Recently there was a discussion about how Linux cell phones are basically DOA, and within that discussion was a thread on a stable driver interface in Linux. Rather than respond to every comment as to why this is a bad idea, I figured I would just post the original response to this request for a stable driver API which was put together the first time people noticed it was hard to ship binary drivers for Linux:
Let me just point out that this approach *works* and *has worked* quite well for quite sometime. These days, when I buy a new piece of hardware, I throw out the driver CD without even looking at it. I plug in the hardware to my Linux box fully expecting it to work; if it doesn't, I figure it's broken. Occasionally, it's not broken hardware but rather I have made a mistake and invested in a piece of hardware from a company that has not seen the light and open sourced their drivers.

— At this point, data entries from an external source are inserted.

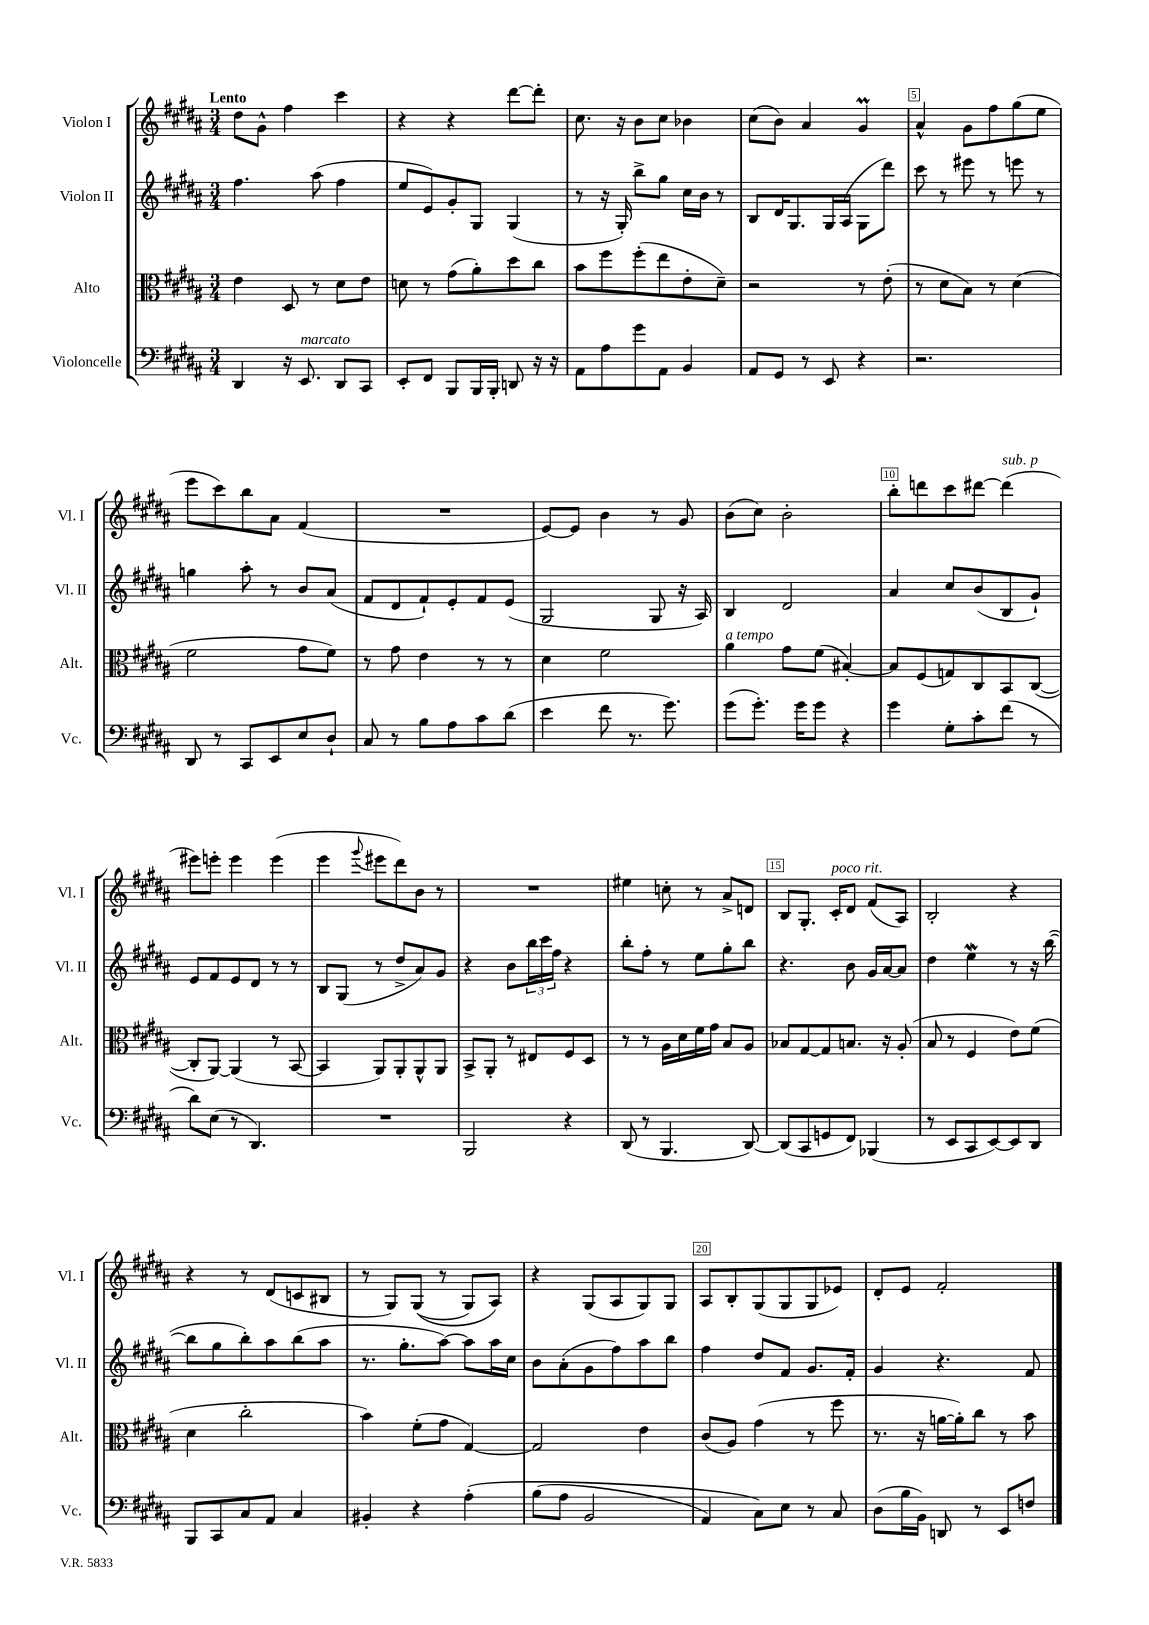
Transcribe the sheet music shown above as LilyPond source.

<<
\new StaffGroup <<
\new Staff = "s0" \with { instrumentName = "Violon I" shortInstrumentName = "Vl. I" } {
    \clef treble \key b \major \numericTimeSignature \time 3/4 \tempo "Lento"
    dis''8 gis'8-^ fis''4 cis'''4 |
    r4 r4 dis'''8~ dis'''8-. |
    cis''8. r16 b'8 cis''8 bes'4 |
    cis''8( b'8) ais'4 gis'4\prall |
    ais'4-^ gis'8 fis''8 gis''8( e''8 |
    e'''8 cis'''8) b''8 ais'8 fis'4( |
    R2. |
    e'8~) e'8 b'4 r8 gis'8 |
    b'8( cis''8) b'2-. |
    b''8-. d'''8 cis'''8 dis'''8~ dis'''4^\markup { \italic "sub. p" }( |
    eis'''8) e'''8-. e'''4 e'''4( |
    e'''4 \appoggiatura { gis'''8 } eis'''8 dis'''8) b'8 r8 |
    R2. |
    eis''4 c''8-. r8 ais'8-> d'8 |
    b8 gis8.-. cis'16-.^\markup { \italic "poco rit." } dis'8 fis'8( ais8) |
    b2-. r4 |
    r4 r8 dis'8( c'8 bis8 |
    r8 gis8) gis8(\( r8 gis8) ais8\) |
    r4 gis8( ais8 gis8) gis8 |
    ais8 b8-. gis8( gis8 gis8 ees'8) |
    dis'8-. e'8 fis'2-. \bar "|." |
}
\new Staff = "s1" \with { instrumentName = "Violon II" shortInstrumentName = "Vl. II" } {
    \clef treble \key b \major \numericTimeSignature \time 3/4
    fis''4. ais''8( fis''4 |
    e''8 e'8) gis'8-. gis8 gis4( |
    r8 r16 gis16-.) b''8-> gis''8 cis''16 b'16 r8 |
    b8 dis'16 gis8. gis16 ais16( gis8 dis'''8) |
    cis'''8 r8 eis'''8 r8 e'''8 r8 |
    g''4 ais''8-. r8 b'8 ais'8( |
    fis'8 dis'8 fis'8-!) e'8-. fis'8 e'8( |
    gis2 gis8 r16 ais16) |
    b4 dis'2 |
    ais'4 cis''8 b'8( b8 gis'8-!) |
    e'8 fis'8 e'8 dis'8 r8 r8 |
    b8 gis8( r8 dis''8-> ais'8) gis'8 |
    r4 b'8 \tuplet 3/2 { b''16 cis'''16 fis''16 } r4 |
    b''8-. fis''8-. r8 e''8 gis''8-. b''8 |
    r4. b'8 gis'16 ais'16~ ais'8 |
    dis''4 e''4\mordent r8 r16 b''16~( |
    b''8 gis''8 b''8-.) ais''8 b''8( ais''8 |
    r8. gis''8.-. ais''8~) ais''8 ais''16 cis''16 |
    b'8 ais'8-.( gis'8 fis''8) ais''8 b''8 |
    fis''4 dis''8 fis'8 gis'8. fis'16-. |
    gis'4 r4. fis'8 \bar "|." |
}
\new Staff = "s2" \with { instrumentName = "Alto" shortInstrumentName = "Alt." } {
    \clef alto \key b \major \numericTimeSignature \time 3/4
    e'4 dis8 r8 dis'8 e'8 |
    d'8 r8 gis'8( ais'8-.) dis''8 cis''8 |
    b'8 fis''8 fis''8-.( e''8 e'8-. dis'8--) |
    r2 r8 e'8-.( |
    r8 dis'8 b8) r8 dis'4( |
    fis'2 gis'8 fis'8) |
    r8 gis'8 e'4 r8 r8 |
    dis'4 fis'2 |
    ais'4^\markup { \italic "a tempo" } gis'8 fis'8( bis4~-.) |
    bis8 fis8( g8) cis8 b,8 cis8~( |
    cis8-. ais,8~) ais,4( r8 b,8~ |
    b,4 ais,8) ais,8-. ais,8-^ ais,8 |
    b,8-> ais,8-. r8 eis8 fis8 dis8 |
    r8 r8 ais16 dis'16 fis'16 gis'16 b8 ais8 |
    bes8 gis8~ gis8 b8. r16 ais8-.( |
    b8 r8 fis4 e'8) fis'8( |
    dis'4 cis''2-. |
    b'4) fis'8-.( gis'8 gis4~) |
    gis2 e'4 |
    cis'8( ais8) gis'4( r8 fis''8 |
    r8. r16 a'16~ a'16-.) cis''8 r8 b'8 \bar "|." |
}
\new Staff = "s3" \with { instrumentName = "Violoncelle" shortInstrumentName = "Vc." } {
    \clef bass \key b \major \numericTimeSignature \time 3/4
    dis,4 r16 e,8.^\markup { \italic "marcato" } dis,8 cis,8 |
    e,8-. fis,8 b,,8 b,,16 b,,16-. d,8 r16 r16 |
    ais,8 ais8 gis'8 ais,8 b,4 |
    ais,8 gis,8 r8 e,8 r4 |
    r2. |
    dis,8 r8 cis,8 e,8 e8 dis8-! |
    cis8 r8 b8 ais8 cis'8 dis'8( |
    e'4 fis'8 r8. gis'8.) |
    gis'8( gis'8.-.) gis'16 gis'8 r4 |
    gis'4 gis8-. cis'8-. fis'8( r8 |
    dis'8) e8( r8 dis,4.) |
    R2. |
    b,,2 r4 |
    dis,8( r8 b,,4. dis,8~) |
    dis,8( cis,8 g,8 fis,8) bes,,4( |
    r8 e,8 cis,8 e,8~) e,8 dis,8 |
    b,,8 cis,8 cis8 ais,8 cis4 |
    bis,4-. r4 ais4-.\( |
    b8( ais8 b,2 |
    ais,4) cis8\) e8 r8 cis8 |
    dis8( b16 b,16) d,8 r8 e,8 f8 \bar "|." |
}
>>
>>
\layout { \context { \Score \override BarNumber.break-visibility = ##(#f #t #t) barNumberVisibility = #(every-nth-bar-number-visible 5) \override BarNumber.stencil = #(make-stencil-boxer 0.1 0.3 ly:text-interface::print) } }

I make a point never to buy from that company again, and I get a refund for the hardware. I might point out that this is a very rare occurrence. Most of the time there is support for hardware out of the box under Linux - no driver CDs, no install and no reboot required - just plug and go.
Implementing a stable API for drivers would lead to bloat, insecurity and instability; we've seen it happen in Windows, and even starting to happen with binary drivers under Linux! The technical argument is that Linus (and his kernel devs) reserve the right to rip out or reimplement anything they please in the kernel, with no regard whatsoever to backwards compatibility. This model has worked very well so far, as evidenced by the fact that you can plug in 99% of hardware into a Linux box and have it just work, no driver CD, download or install required.
Still, some people argue this is a political issue, not a technical one. I would agree, on one point: the hardware vendors are the ones making this a political issue. By refusing to release their source code, they limit how well their device can be supported. For what purpose do they need to keep their drivers closed? They sell hardware, not software, therefore they don't even have an economical reason. The arguments for releasing source are legion: support in ALL distros on ALL architectures by default; more stable and better tuned drivers; no need to ship driver CDs; no worry about having to support your drivers as they are now in the kernel, etc. I can think of no reason other than petty greed to keep drivers closed. And it's greed that doesn't even function properly at that, as it doesn't gain the greedy companies anything.
Is there any *technical* reason to keep drivers closed source? Please elucidate, and remember that even if there is, it must somehow outweigh all the benefits of having the same driver as an open source driver in the kernel in order to argue that there should be a stable driver API. This isn't an ideological, or even political issue; open source drivers have been shown *in practice* to work better, and provide all of the benefits I've listed. Why should we throw out one model that works for one that has been shown to not work nearly as well?